TASK GOAL: Every line that holds the word "Rose" needs to be copied from the data below.

DATA SHOWN:
--

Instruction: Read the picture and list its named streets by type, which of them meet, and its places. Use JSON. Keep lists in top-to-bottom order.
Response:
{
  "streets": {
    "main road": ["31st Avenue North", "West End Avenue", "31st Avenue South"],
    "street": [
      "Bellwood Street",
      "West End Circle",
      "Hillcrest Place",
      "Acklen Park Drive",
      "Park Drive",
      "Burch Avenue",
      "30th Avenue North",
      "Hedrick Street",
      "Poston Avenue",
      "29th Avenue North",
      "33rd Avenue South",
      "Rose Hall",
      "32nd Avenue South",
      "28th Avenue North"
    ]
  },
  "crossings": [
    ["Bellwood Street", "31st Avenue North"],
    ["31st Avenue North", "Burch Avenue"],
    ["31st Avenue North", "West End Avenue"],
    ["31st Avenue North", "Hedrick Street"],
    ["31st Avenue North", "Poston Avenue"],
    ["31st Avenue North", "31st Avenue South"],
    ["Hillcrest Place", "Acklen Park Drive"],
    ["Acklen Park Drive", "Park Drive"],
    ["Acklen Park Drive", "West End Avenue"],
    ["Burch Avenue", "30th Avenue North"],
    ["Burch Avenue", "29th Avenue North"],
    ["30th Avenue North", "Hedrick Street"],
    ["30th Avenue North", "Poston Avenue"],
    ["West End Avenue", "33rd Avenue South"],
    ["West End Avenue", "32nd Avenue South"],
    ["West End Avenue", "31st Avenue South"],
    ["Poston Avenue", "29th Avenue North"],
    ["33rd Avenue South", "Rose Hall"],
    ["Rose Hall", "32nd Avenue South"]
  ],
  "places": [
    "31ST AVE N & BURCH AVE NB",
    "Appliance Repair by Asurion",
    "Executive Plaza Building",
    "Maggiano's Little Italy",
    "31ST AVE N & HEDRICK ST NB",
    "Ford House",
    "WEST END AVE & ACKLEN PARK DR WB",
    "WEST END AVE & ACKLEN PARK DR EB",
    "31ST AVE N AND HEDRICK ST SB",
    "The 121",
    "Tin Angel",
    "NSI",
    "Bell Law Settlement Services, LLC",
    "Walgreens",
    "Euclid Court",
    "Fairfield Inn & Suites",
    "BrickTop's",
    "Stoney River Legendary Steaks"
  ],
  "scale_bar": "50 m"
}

--

RESULT:
      "Rose Hall",
    ["33rd Avenue South", "Rose Hall"],
    ["Rose Hall", "32nd Avenue South"]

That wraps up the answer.